START Source data
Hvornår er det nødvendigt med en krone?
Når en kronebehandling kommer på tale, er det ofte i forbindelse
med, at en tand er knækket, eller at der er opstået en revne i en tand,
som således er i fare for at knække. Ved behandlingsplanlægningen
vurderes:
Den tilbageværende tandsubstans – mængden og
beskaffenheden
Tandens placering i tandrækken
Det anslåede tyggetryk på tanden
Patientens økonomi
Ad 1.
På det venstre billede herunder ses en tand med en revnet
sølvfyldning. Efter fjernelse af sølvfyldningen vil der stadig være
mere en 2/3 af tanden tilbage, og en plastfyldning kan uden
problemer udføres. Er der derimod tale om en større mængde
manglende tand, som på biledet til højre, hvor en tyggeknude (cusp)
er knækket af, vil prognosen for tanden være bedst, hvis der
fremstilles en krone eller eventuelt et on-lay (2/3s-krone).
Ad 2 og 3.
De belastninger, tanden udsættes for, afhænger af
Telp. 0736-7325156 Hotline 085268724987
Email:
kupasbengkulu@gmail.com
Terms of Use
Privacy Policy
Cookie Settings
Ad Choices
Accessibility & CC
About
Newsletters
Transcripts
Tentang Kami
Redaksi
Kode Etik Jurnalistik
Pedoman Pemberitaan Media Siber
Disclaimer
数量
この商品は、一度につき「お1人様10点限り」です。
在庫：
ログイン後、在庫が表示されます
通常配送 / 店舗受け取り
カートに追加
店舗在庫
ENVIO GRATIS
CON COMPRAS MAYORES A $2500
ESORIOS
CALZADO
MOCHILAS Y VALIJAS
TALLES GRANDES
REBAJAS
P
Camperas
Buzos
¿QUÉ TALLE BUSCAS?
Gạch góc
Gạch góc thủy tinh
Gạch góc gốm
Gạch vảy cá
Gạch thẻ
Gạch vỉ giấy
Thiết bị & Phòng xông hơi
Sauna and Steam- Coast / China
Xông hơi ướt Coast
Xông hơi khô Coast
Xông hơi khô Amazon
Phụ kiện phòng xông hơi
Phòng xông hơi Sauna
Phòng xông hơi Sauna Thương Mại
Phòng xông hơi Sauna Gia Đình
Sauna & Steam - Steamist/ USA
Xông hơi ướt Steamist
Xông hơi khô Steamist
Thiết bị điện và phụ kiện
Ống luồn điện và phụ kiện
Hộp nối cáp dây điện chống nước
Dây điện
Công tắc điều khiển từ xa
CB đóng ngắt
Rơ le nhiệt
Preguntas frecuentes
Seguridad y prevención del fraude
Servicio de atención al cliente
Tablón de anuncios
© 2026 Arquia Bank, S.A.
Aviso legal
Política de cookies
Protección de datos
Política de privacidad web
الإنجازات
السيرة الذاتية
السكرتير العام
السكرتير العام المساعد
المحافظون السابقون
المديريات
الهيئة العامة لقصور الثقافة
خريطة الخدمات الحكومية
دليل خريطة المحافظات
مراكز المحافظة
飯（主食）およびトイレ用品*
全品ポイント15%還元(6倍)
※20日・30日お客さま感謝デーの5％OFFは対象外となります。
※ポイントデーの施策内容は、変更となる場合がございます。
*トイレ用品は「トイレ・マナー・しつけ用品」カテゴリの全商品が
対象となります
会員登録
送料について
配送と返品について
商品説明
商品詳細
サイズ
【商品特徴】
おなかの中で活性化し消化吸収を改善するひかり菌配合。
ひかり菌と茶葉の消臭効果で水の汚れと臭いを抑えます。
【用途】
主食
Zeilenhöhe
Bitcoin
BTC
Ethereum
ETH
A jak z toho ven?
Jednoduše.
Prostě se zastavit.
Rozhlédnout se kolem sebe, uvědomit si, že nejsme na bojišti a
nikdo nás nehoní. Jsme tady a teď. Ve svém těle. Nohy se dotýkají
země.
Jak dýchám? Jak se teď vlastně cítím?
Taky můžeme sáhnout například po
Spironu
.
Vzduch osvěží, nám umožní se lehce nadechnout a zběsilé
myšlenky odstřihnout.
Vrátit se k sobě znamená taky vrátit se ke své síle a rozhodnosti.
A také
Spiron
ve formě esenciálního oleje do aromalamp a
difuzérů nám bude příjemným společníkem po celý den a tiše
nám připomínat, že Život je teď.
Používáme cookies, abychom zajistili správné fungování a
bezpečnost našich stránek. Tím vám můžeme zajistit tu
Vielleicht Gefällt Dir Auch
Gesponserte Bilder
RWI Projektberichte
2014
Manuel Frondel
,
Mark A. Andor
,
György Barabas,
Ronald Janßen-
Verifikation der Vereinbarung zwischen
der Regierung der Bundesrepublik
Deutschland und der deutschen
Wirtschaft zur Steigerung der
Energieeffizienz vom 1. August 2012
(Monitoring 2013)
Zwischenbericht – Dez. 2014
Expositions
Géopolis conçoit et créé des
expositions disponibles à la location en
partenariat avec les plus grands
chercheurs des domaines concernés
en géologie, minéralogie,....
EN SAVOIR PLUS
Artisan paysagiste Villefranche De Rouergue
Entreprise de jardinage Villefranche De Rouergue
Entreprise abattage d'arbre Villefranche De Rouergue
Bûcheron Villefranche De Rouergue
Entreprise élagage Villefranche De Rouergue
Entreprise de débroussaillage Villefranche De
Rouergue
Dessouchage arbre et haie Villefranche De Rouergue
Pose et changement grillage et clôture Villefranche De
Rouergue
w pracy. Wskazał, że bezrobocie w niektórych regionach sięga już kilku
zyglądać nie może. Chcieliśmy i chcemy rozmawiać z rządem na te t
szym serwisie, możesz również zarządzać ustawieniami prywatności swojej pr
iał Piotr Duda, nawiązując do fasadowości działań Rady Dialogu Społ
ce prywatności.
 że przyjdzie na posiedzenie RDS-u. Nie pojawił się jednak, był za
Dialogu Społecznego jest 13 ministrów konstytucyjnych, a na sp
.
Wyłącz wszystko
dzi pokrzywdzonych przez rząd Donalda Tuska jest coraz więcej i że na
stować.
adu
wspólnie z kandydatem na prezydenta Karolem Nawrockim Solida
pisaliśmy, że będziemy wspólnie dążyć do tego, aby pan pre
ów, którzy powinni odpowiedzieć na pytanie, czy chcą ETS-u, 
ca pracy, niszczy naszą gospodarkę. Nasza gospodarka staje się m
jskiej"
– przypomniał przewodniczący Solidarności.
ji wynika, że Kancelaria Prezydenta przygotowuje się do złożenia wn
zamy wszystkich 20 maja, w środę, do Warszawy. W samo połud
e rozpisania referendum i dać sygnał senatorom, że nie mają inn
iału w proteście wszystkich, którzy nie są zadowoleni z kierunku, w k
END Source data
What this task involves
Reproduce each line from the records that contains the word "Rouergue".

Task response
Artisan paysagiste Villefranche De Rouergue
Entreprise de jardinage Villefranche De Rouergue
Entreprise abattage d'arbre Villefranche De Rouergue
Bûcheron Villefranche De Rouergue
Entreprise élagage Villefranche De Rouergue
Rouergue
Dessouchage arbre et haie Villefranche De Rouergue
Rouergue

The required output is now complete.